Records from a data collection
┌────────

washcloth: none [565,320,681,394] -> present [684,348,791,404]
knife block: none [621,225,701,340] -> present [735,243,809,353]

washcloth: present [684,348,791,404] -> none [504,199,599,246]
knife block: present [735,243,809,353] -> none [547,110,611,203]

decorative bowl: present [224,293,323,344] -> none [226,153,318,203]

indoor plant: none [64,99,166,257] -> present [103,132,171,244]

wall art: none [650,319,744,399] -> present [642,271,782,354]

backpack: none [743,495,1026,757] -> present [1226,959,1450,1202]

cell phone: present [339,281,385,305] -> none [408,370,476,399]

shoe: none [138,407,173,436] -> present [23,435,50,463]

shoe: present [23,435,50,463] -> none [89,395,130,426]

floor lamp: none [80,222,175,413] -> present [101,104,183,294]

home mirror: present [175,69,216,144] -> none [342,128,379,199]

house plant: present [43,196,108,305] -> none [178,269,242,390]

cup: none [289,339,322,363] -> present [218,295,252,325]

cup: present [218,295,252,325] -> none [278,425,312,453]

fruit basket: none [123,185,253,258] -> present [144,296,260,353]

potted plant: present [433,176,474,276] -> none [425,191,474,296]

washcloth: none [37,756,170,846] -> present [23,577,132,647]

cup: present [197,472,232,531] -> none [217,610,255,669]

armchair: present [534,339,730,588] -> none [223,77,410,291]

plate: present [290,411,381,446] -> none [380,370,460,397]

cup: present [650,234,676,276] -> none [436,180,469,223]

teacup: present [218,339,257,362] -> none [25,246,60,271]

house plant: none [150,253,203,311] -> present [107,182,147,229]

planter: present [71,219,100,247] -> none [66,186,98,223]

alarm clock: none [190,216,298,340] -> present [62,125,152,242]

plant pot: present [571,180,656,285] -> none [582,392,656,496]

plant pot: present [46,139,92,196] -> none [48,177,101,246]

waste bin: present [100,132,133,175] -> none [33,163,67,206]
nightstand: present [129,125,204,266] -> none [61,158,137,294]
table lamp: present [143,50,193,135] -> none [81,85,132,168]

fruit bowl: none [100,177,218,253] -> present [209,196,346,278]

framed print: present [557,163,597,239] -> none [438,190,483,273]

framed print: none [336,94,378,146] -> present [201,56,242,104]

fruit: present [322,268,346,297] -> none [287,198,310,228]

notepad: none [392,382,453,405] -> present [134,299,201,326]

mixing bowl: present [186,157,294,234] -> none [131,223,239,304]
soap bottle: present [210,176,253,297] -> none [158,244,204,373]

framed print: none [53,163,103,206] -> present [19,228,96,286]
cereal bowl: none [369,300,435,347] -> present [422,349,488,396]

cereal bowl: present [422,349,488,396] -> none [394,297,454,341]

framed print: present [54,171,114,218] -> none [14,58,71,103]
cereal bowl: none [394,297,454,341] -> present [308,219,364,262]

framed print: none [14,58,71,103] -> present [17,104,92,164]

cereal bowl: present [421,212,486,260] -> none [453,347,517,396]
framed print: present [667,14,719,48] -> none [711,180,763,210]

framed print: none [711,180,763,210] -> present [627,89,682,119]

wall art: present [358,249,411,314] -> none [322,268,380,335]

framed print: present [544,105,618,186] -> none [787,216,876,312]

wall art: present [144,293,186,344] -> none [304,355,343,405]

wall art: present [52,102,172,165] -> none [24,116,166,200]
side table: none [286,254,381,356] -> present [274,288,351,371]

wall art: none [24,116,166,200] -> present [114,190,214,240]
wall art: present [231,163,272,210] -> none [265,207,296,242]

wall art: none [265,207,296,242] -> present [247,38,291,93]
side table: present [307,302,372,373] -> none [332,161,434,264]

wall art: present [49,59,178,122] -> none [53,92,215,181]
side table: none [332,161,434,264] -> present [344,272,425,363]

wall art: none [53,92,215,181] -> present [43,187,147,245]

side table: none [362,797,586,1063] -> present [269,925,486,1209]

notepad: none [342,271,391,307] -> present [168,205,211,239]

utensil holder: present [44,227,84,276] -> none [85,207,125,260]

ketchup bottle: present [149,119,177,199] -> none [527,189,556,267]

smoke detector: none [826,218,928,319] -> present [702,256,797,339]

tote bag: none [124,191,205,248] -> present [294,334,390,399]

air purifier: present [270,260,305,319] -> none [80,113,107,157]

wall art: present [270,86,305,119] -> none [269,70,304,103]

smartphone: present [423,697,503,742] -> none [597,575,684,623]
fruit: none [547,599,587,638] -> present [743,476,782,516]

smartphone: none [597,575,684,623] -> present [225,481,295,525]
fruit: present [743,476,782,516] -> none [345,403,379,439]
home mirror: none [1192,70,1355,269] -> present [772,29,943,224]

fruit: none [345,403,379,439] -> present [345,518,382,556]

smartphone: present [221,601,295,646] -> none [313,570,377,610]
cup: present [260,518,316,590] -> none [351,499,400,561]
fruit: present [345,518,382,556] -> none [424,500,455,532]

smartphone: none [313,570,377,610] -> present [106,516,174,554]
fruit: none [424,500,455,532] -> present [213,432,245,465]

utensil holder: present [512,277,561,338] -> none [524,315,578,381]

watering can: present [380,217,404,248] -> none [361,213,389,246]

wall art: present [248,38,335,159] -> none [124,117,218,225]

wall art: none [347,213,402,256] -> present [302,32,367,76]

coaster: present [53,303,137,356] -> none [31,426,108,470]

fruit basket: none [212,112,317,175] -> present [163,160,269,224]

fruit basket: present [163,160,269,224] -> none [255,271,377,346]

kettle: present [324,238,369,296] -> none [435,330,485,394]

└────────

Written task:
In the records above, find each line that mentions the word "cereal", and copy it.

Solution:
cereal bowl: none [369,300,435,347] -> present [422,349,488,396]
cereal bowl: present [422,349,488,396] -> none [394,297,454,341]
cereal bowl: none [394,297,454,341] -> present [308,219,364,262]
cereal bowl: present [421,212,486,260] -> none [453,347,517,396]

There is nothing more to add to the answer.